We have brought the present hardships in Agogo, Kwahu, Begoro and other places on ourselves, of course, with the complicity of men in political power, traditional authority and the security agencies. They either have their cattle among those causing the mess and do not know where to keep them or are looked after by the Fulanis. They have a ready penchant to bribe their way through every difficulty and with willing hands, get away with anything. Do Ghanaian lives matter? I dare to ask. If so, then why will Ghanaians be arrested when cows are killed but no one gets arrested when Ghanaians are killed or farms are destroyed. There will be no need for Fulanis if all cattle are kept in enclosures.
Ghana has pasture throughout the year. We could trade in it and send truck loads of fodder to Sankasi (Togo), Burkina, Niger and Mali, but then the problem of water for the livestock may be an issue. The solution is fenced land for keeping livestock backed by law and enforced. It will make the Ghanaian countryside picturesque.
In the first republic, Fulanis who brought cattle were identified and the number of cows noted.

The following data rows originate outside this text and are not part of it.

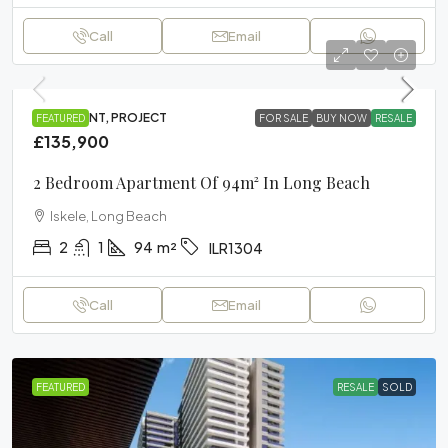
Call
Email
APARTMENT, PROJECT
FEATURED
FOR SALE
BUY NOW
RESALE
£135,900
2 Bedroom Apartment Of 94m² In Long Beach
Iskele, Long Beach
2
1
94
m²
ILR1304
Call
Email
FEATURED
RESALE
SOLD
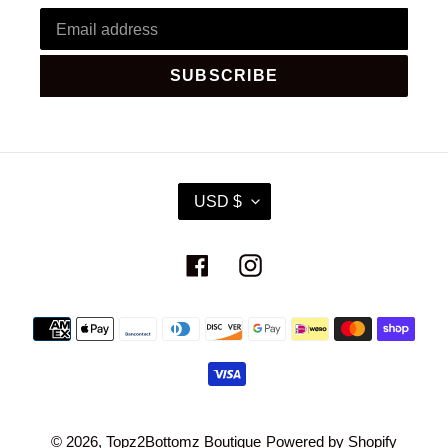
SUBSCRIBE
C
USD $
U
R
R
Facebook
Instagram
E
N
C
Payment
Y
methods
© 2026,
Topz2Bottomz Boutique
Powered by Shopify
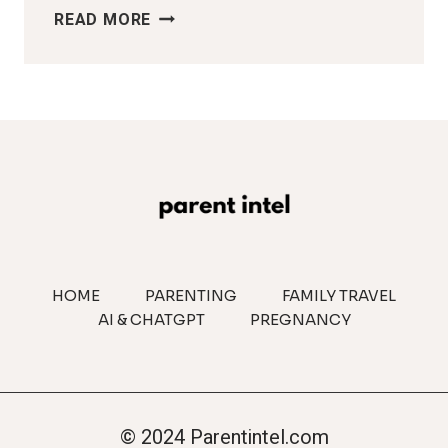
WHY
READ MORE
COUPLES
FIGHT
MORE
AFTER
HAVING
KIDS
HOME
PARENTING
FAMILY TRAVEL
AI & CHATGPT
PREGNANCY
© 2024 Parentintel.com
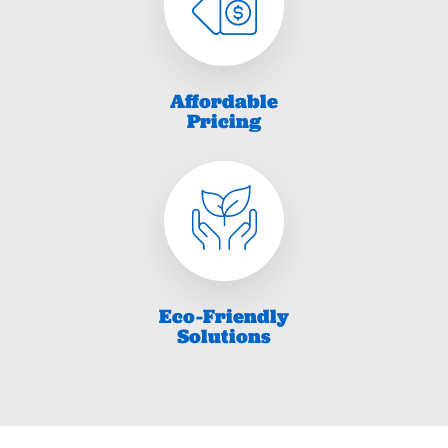
Affordable
Pricing
Eco-Friendly
Solutions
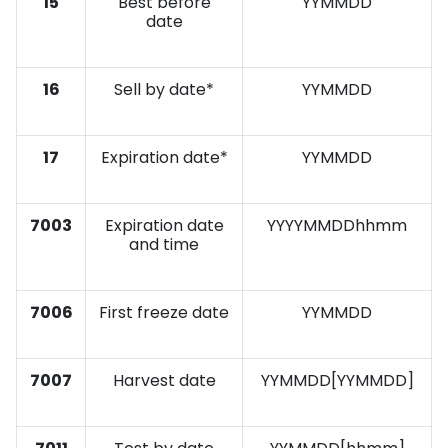
15
Best before
YYMMDD
date
16
Sell by date*
YYMMDD
17
Expiration date*
YYMMDD
7003
Expiration date
YYYYMMDDhhmm
and time
7006
First freeze date
YYMMDD
7007
Harvest date
YYMMDD[YYMMDD]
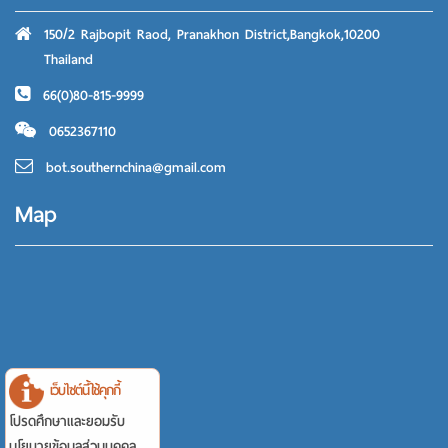
150/2 Rajbopit Raod, Pranakhon District,Bangkok,10200
Thailand
66(0)80-815-9999
0652367110
bot.southernchina@gmail.com
Map
เว็บไซต์นี้ใช้คุกกี้
โปรดศึกษาและยอมรับ
นโยบายข้อมูลส่วนบุคคล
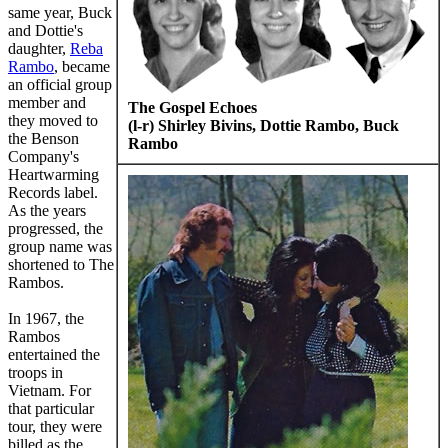
same year, Buck
and Dottie's
daughter,
Reba
Rambo
, became
an official group
member and
The Gospel Echoes
they moved to
(l-r) Shirley Bivins, Dottie Rambo, Buck
the Benson
Rambo
Company's
Heartwarming
Records label.
As the years
progressed, the
group name was
shortened to The
Rambos.
In 1967, the
Rambos
entertained the
troops in
Vietnam. For
that particular
tour, they were
billed as the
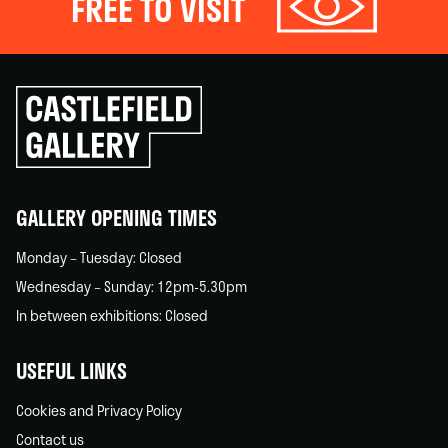
FREE TO VISIT
Click
to
go
back
home
GALLERY OPENING TIMES
Monday – Tuesday: Closed
Wednesday – Sunday: 12pm-5.30pm
In between exhibitions: Closed
USEFUL LINKS
Cookies and Privacy Policy
Contact us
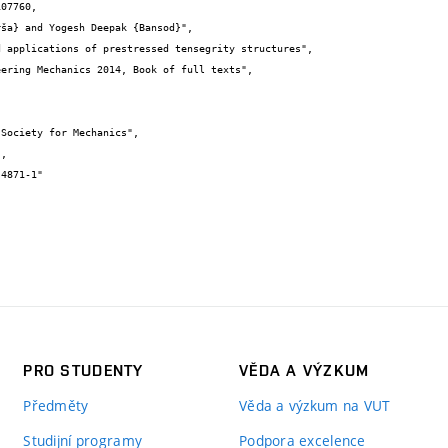
07760,

PRO STUDENTY
VĚDA A VÝZKUM
Předměty
Věda a výzkum na VUT
Studijní programy
Podpora excelence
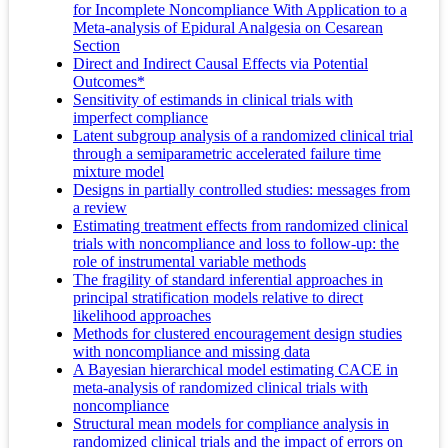
for Incomplete Noncompliance With Application to a
Meta-analysis of Epidural Analgesia on Cesarean
Section
Direct and Indirect Causal Effects via Potential
Outcomes*
Sensitivity of estimands in clinical trials with
imperfect compliance
Latent subgroup analysis of a randomized clinical trial
through a semiparametric accelerated failure time
mixture model
Designs in partially controlled studies: messages from
a review
Estimating treatment effects from randomized clinical
trials with noncompliance and loss to follow-up: the
role of instrumental variable methods
The fragility of standard inferential approaches in
principal stratification models relative to direct
likelihood approaches
Methods for clustered encouragement design studies
with noncompliance and missing data
A Bayesian hierarchical model estimating CACE in
meta-analysis of randomized clinical trials with
noncompliance
Structural mean models for compliance analysis in
randomized clinical trials and the impact of errors on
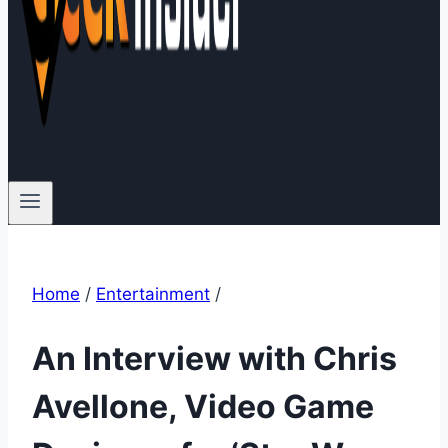
Home
/
Entertainment
/
An Interview with Chris
Avellone, Video Game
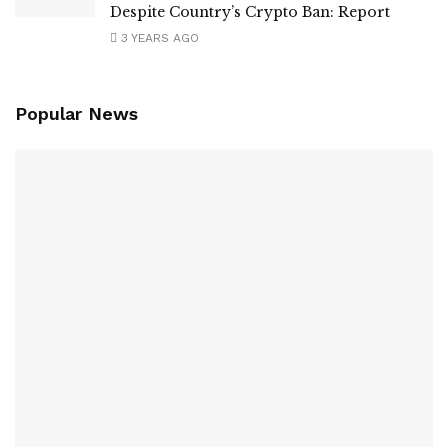
Despite Country’s Crypto Ban: Report
3 YEARS AGO
Popular News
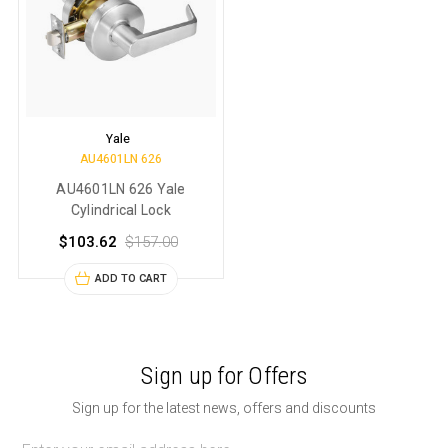
Yale
AU4601LN 626
AU4601LN 626 Yale
Cylindrical Lock
$103.62
$157.00
ADD TO CART
Sign up for Offers
Sign up for the latest news, offers and discounts
Email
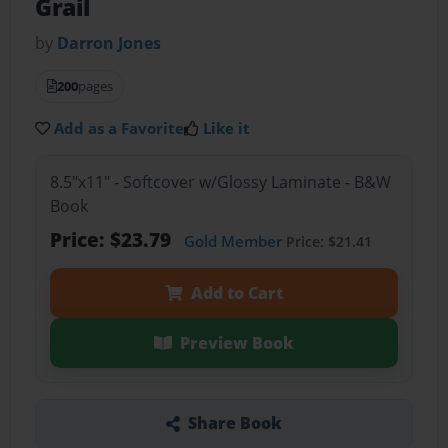
Grail
by
Darron Jones
200
pages
Add as a Favorite
Like it
8.5"x11" - Softcover w/Glossy Laminate - B&W
Book
Price: $23.79
Gold Member
Price: $21.41
Add to Cart
Preview Book
Share Book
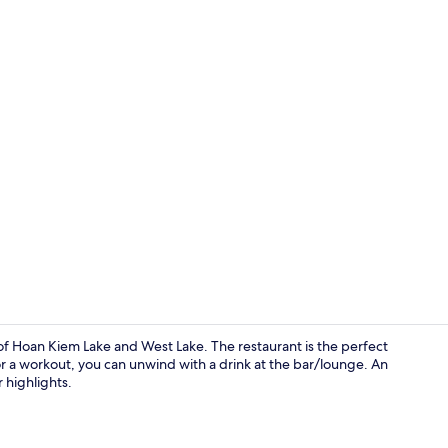
Hot springs
 of Hoan Kiem Lake and West Lake. The restaurant is the perfect
r for a workout, you can unwind with a drink at the bar/lounge. An
 highlights.
Bar (on prop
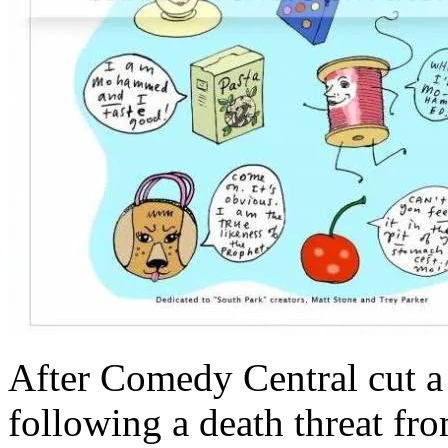
After Comedy Central cut a 
following a death threat fr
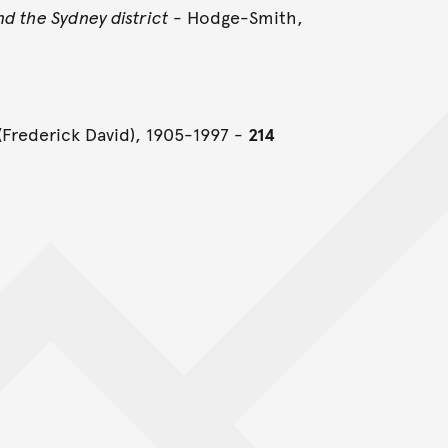
d the Sydney district
- Hodge-Smith,
(Frederick David), 1905-1997 -
214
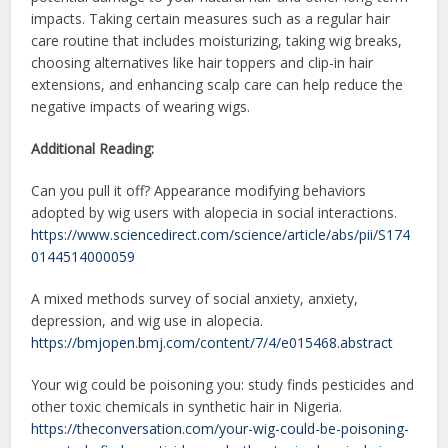
impacts. Taking certain measures such as a regular hair
care routine that includes moisturizing, taking wig breaks,
choosing alternatives like hair toppers and clip-in hair
extensions, and enhancing scalp care can help reduce the
negative impacts of wearing wigs.
Additional Reading:
Can you pull it off? Appearance modifying behaviors
adopted by wig users with alopecia in social interactions.
https://www.sciencedirect.com/science/article/abs/pii/S174
0144514000059
A mixed methods survey of social anxiety, anxiety,
depression, and wig use in alopecia.
https://bmjopen.bmj.com/content/7/4/e015468.abstract
Your wig could be poisoning you: study finds pesticides and
other toxic chemicals in synthetic hair in Nigeria.
https://theconversation.com/your-wig-could-be-poisoning-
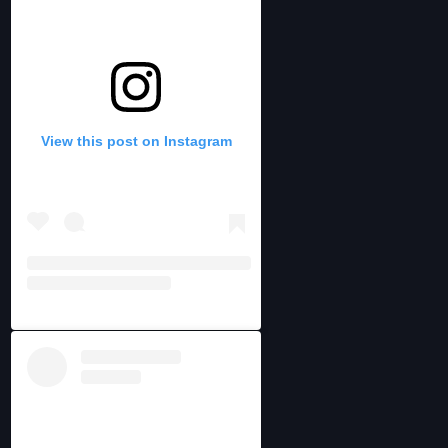
View this post on Instagram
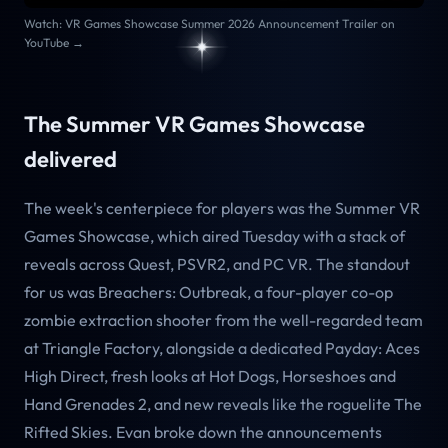
Watch: VR Games Showcase Summer 2026 Announcement Trailer on
YouTube →
The Summer VR Games Showcase
delivered
The week's centerpiece for players was the Summer VR
Games Showcase, which aired Tuesday with a stack of
reveals across Quest, PSVR2, and PC VR. The standout
for us was Breachers: Outbreak, a four-player co-op
zombie extraction shooter from the well-regarded team
at Triangle Factory, alongside a dedicated Payday: Aces
High Direct, fresh looks at Hot Dogs, Horseshoes and
Hand Grenades 2, and new reveals like the roguelite The
Rifted Skies. Evan broke down the announcements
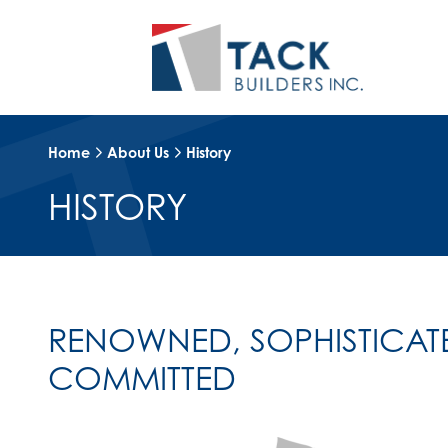
Home
About Us
History
HISTORY
RENOWNED, SOPHISTICAT
COMMITTED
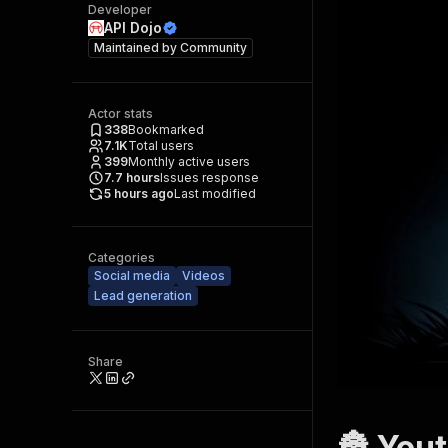
Developer
API Dojo
Maintained by
Community
Actor stats
338
Bookmarked
7.1K
Total users
399
Monthly active users
7.7
hours
Issues response
5 hours ago
Last modified
Categories
Social media
Videos
Lead generation
Share
🏯 Yout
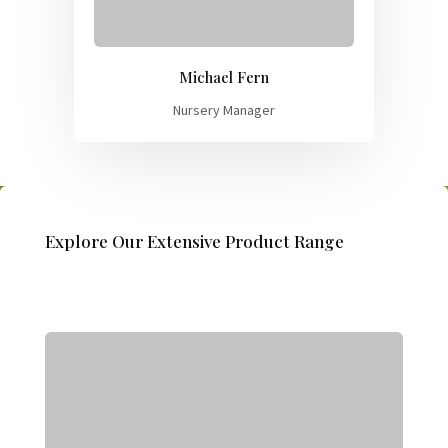
Michael Fern
Nursery Manager
Explore Our Extensive Product Range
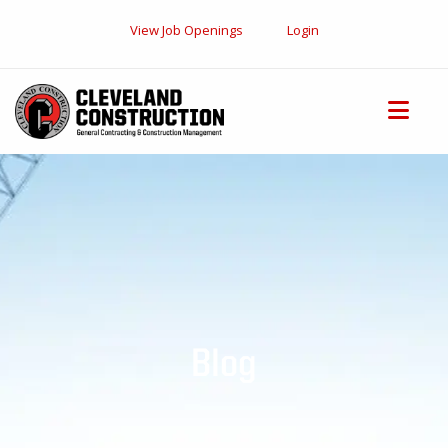
View Job Openings
Login
Blog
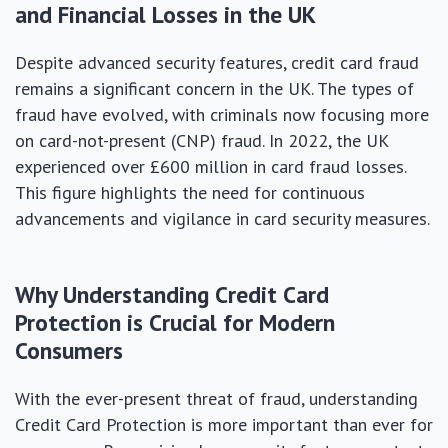
and Financial Losses in the UK
Despite advanced security features, credit card fraud
remains a significant concern in the UK. The types of
fraud have evolved, with criminals now focusing more
on card-not-present (CNP) fraud. In 2022, the UK
experienced over £600 million in card fraud losses.
This figure highlights the need for continuous
advancements and vigilance in card security measures.
Why Understanding Credit Card
Protection is Crucial for Modern
Consumers
With the ever-present threat of fraud, understanding
Credit Card Protection is more important than ever for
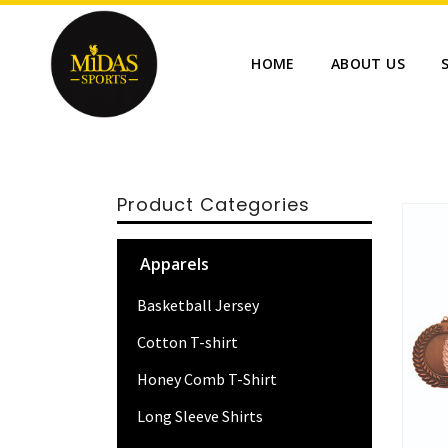
HOME
ABOUT US
Product Categories
Apparels
Basketball Jersey
Cotton T-shirt
Honey Comb T-Shirt
Long Sleeve Shirts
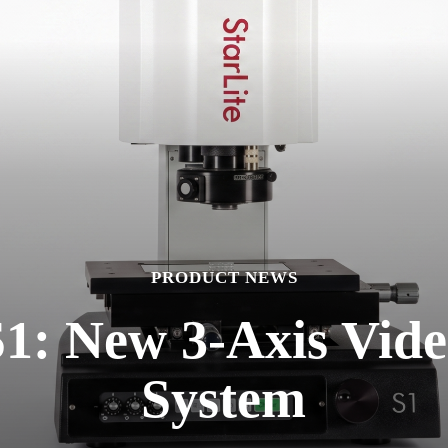
PRODUCT NEWS
S1: New 3-Axis Vid
System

Very few individual Ghanaians had cattle like today, other than families in the North which took care of their own. Each Fulani on arrival was given a specific period of sojourn, after which you went back but sold half of your cattle to the Government of Ghana. It was the meat used for the Zuarungu meat factory. Cattle in Ghana, because of good pasture have calves every year. In the landlocked countries, it may be two or three years before cattle bring forth. There was, therefore, the need for Ghana to benefit from its benevolence. Can we do that now? Why not! Let us act now and stop pussyfooting with what can potentially boil over and make some districts no-go areas. Some communities have already become ghost towns. A stitch in time saves nine.